The protesters then proceeded to the French and British embassies and the country headquarters of Unicef.

Ou Virak, president of the Cambodian Center for Human Rights, said the continued use of untrained security forces to enforce the ban on public gatherings was a worrying sign.

“This comes from this notion that they need to establish control of the streets and remove constitutional rights to free expression. Only in a state of emergency this happens,” he said.

“They must be learning from China and Vietnam. This is what they do. These are basically hired thugs; it’s a lot easier to hire thugs.”

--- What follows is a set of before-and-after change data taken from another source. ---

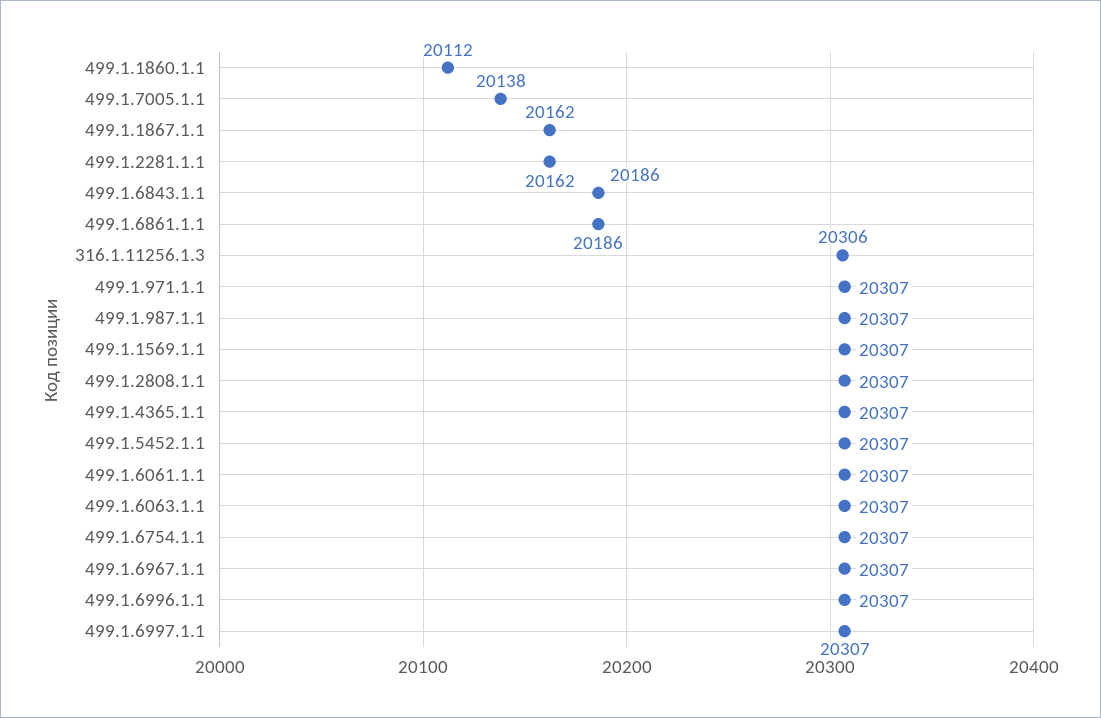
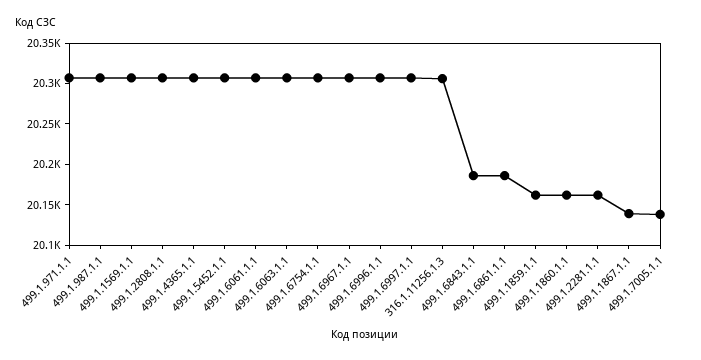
  {
-   "499.1.1860.1.1": 20112,
+   "499.1.1860.1.1": 20160,
    "499.1.7005.1.1": 20138,
-   "499.1.1867.1.1": 20162,
+   "499.1.1867.1.1": 20140,
    "499.1.2281.1.1": 20162,
    "499.1.6843.1.1": 20186,
    "499.1.6861.1.1": 20186,
    "316.1.11256.1.3": 20306,
    "499.1.971.1.1": 20307,
    "499.1.987.1.1": 20307,
    "499.1.1569.1.1": 20307,
    "499.1.2808.1.1": 20307,
    "499.1.4365.1.1": 20307,
    "499.1.5452.1.1": 20307,
    "499.1.6061.1.1": 20307,
    "499.1.6063.1.1": 20307,
    "499.1.6754.1.1": 20307,
    "499.1.6967.1.1": 20307,
    "499.1.6996.1.1": 20307,
-   "499.1.6997.1.1": 20307
+   "499.1.6997.1.1": 20307,
+   "499.1.1859.1.1": 20160
  }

Others temporarily detained today include Boeung Kak activists Song Sreyleap, Pan Chunreth, Bov Sorphea, Erm Sreytouch and Ngoun Kimlang as well as Choung Sopheap from the Thmor Kaul airport-area community, Long Kim Heang of the Housing Rights Task Force and Cheang Thida, an activist with the Cambodian Alliance of Trade Unions.

Rights group Licadho, in a statement released after the 11 were arrested, said that 22 of the 23 arrested after the crackdown on garment workers and opposition supporters earlier this month had been refused bail.

The Phnom Penh Appeal Court has yet to rule on whether Vorn Pov, president of Independent Democracy of Informal Economy Association, should be granted bail.